にわ

「あの……」


そう口を開くと、彼女は澄んだ目をこちらに向け、ぱちくりと瞬きをした。


いい所のお嬢様だろうか。

美しく、真白なまま汚れていない姿。


俺の汚れと固まった血がこびり付いた軍服姿と相対する存在だ。


「す、すまない。偶然迷い込んでしまったんだ。すぐに立ち去る」


銃をしまい込み、足早に立ち去ろうとする俺の腕を少女が掴んだ。


「待って」


驚いた。

声も清く澄んでいてまるで天然の水だ。


「怪我をしているの?」


俺の血ではない、そう言いかけて止める。

きっと戦争とは関わりのないお嬢様だ。

何故戦場がすぐ近くにあるここに居るのかは知らないが……。


「いや……大丈夫だ。すまないがもう行かなければならない。邪魔をしたな」


そう言ってもう一度去ろうとすると、少女はため息をついた。


「あなたもわたしを感染症だと疑うのね」


感染症?

この少女は何かの病気に掛かっているのだろうか?


「皆して失礼しちゃうわ。伝染らないと知っている癖に」


伝染らないのに?皆?

困惑したまま俺は固まる。


「あなたは軍人さんよね?わたしのこと知らないと思ってたけど、噂になってるのかしら」


「いや……知らないが」


「あら、そうなの?じゃあどうしてそんなにいなくなろうとするのよ。戦いに行くのがそんなに好きなの?」


そう言われてぎくりとした。

そんな筈はない。

任務の途中でのんびりしている訳にも行かないから、そう言おうとして少女の次の言葉に遮られた。

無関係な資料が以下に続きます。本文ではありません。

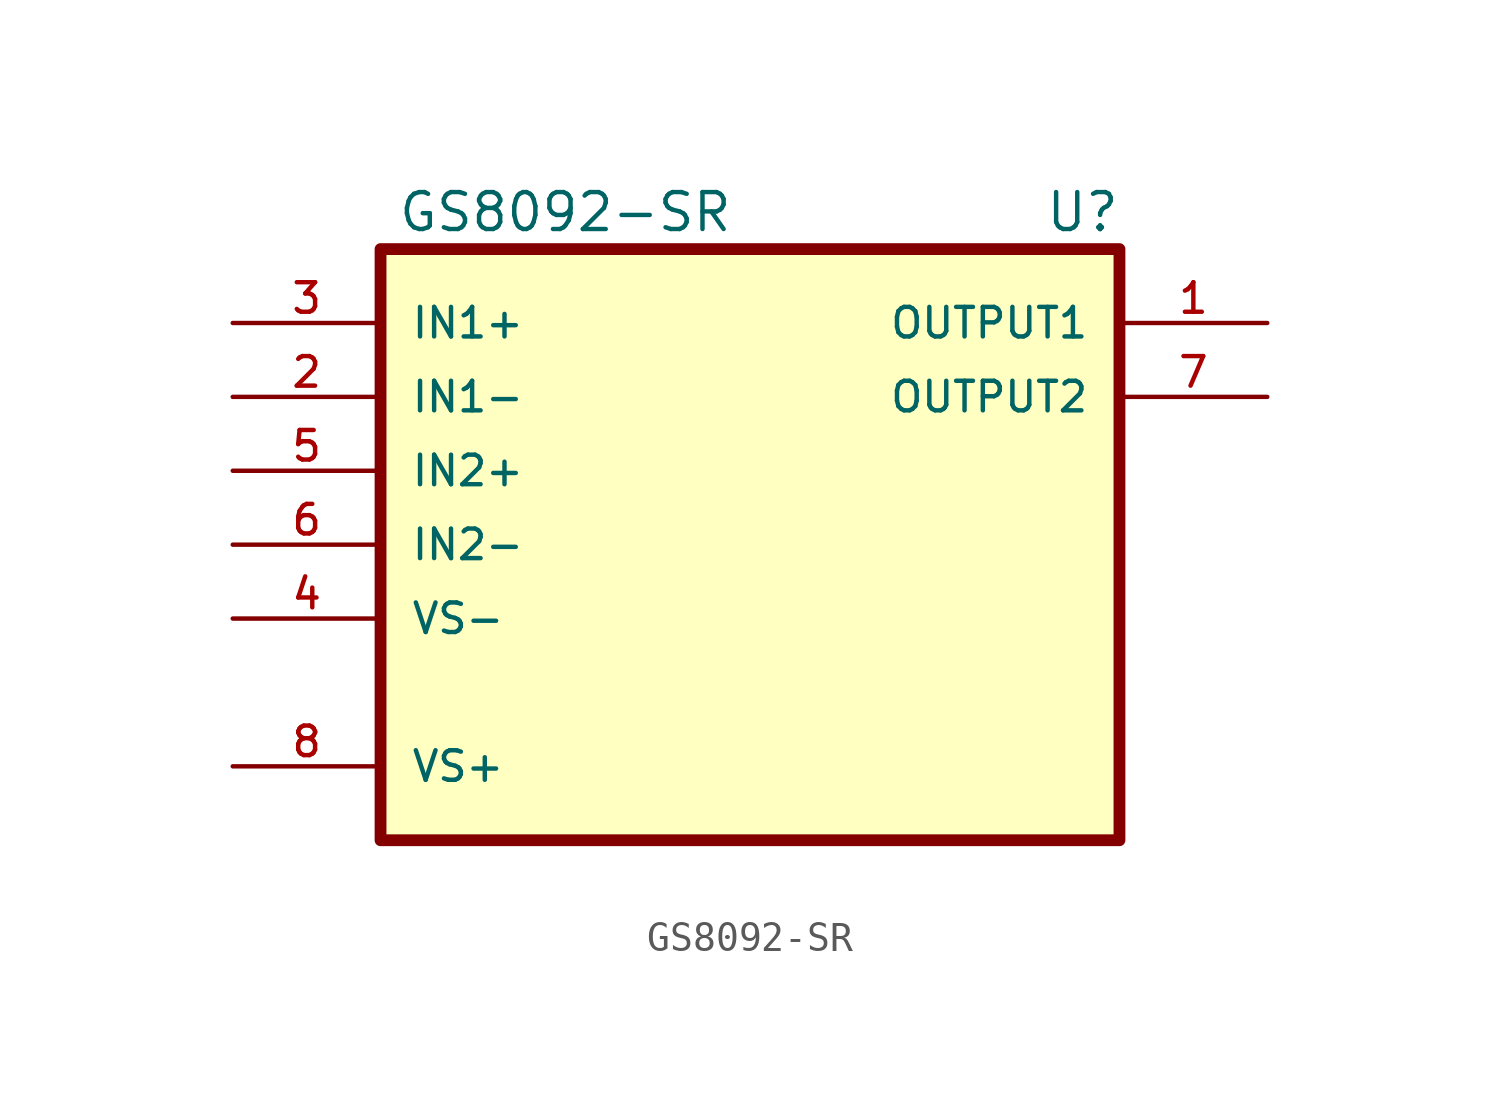
<source format=kicad_sym>
(kicad_symbol_lib
  (version 20211014)
  (generator kicad_symbol_editor)
  (symbol "GS8092-SR"
    (pin_names
      (offset 1.016))
    (property "Reference" "U"
      (at 11.43 11.43 0)
      (effects (font (size 1.27 1.27))))
    (property "Value" "GS8092-SR"
      (at -6.35 11.43 0)
      (effects (font (size 1.27 1.27))))
    (symbol "GS8092-SR_1_1"
      (rectangle (start -12.7 -10.16) (end 12.7 10.16) (stroke (width 0.406) (type default) (color 0 0 0 0)) (fill (type background)))
      (pin output line (at 17.78 7.62 180) (length 5.08) (name "OUTPUT1" (effects (font (size 1.016 1.016)))) (number "1" (effects (font (size 1.016 1.016)))))
      (pin input line (at -17.78 5.08 0) (length 5.08) (name "IN1-" (effects (font (size 1.016 1.016)))) (number "2" (effects (font (size 1.016 1.016)))))
      (pin input line (at -17.78 7.62 0) (length 5.08) (name "IN1+" (effects (font (size 1.016 1.016)))) (number "3" (effects (font (size 1.016 1.016)))))
      (pin input line (at -17.78 -2.54 0) (length 5.08) (name "VS-" (effects (font (size 1.016 1.016)))) (number "4" (effects (font (size 1.016 1.016)))))
      (pin input line (at -17.78 2.54 0) (length 5.08) (name "IN2+" (effects (font (size 1.016 1.016)))) (number "5" (effects (font (size 1.016 1.016)))))
      (pin input line (at -17.78 0 0) (length 5.08) (name "IN2-" (effects (font (size 1.016 1.016)))) (number "6" (effects (font (size 1.016 1.016)))))
      (pin output line (at 17.78 5.08 180) (length 5.08) (name "OUTPUT2" (effects (font (size 1.016 1.016)))) (number "7" (effects (font (size 1.016 1.016)))))
      (pin bidirectional line (at -17.78 -7.62 0) (length 5.08) (name "VS+" (effects (font (size 1.016 1.016)))) (number "8" (effects (font (size 1.016 1.016))))))))
</source>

「わたしはカナネよ。あなたは?お名前を言うお時間くらいあるでしょう?」


「……リョウマだ」


見た目の儚さとは違い、随分強引で強気な少女だ。

正直俺の苦手な性格ではある。


「リョウマ、わたし退屈なの」


「……は?」


何を言い出すんだ突然。

戦場に駆り出される軍人に向かって退屈だと?

少しだけかちんときたが、少女の寂しげな横顔にそんな感情はすぐかき消される。


「少しだけでいいの。話し相手になってくれる?」


「……俺は任務の途中だ。行かなければならない」


「……そう。なら仕方ないわね」


思っていたよりすぐに引き下がったな。

またあの横顔を見せられて、何故か胸が痛む。


「じゃあ、明日も来てくれる?」


「……は?」


今度は自分でも間抜けな声が出たと思った。


「リョウマはこの辺の軍人さんなんでしょう?じゃあ、きっと来れるわ。待ってる」


「いや、迷ってしまっただけで、また来れるとは限らないが」


「それでもいいの。お願いよ」


この美少女に悲しげな瞳で懇願されたら断れる男はいないだろう。

俺は顔を逸らし、渋々頷いた。


「……わかった」


「本当?ありがとう、待ってるわね」


花が咲いたかのような笑顔でまたこちらを覗き込んでくる少女、カナネは心の底から嬉しそうだった。


不思議なお嬢様。


カナネの第一印象はそれだった。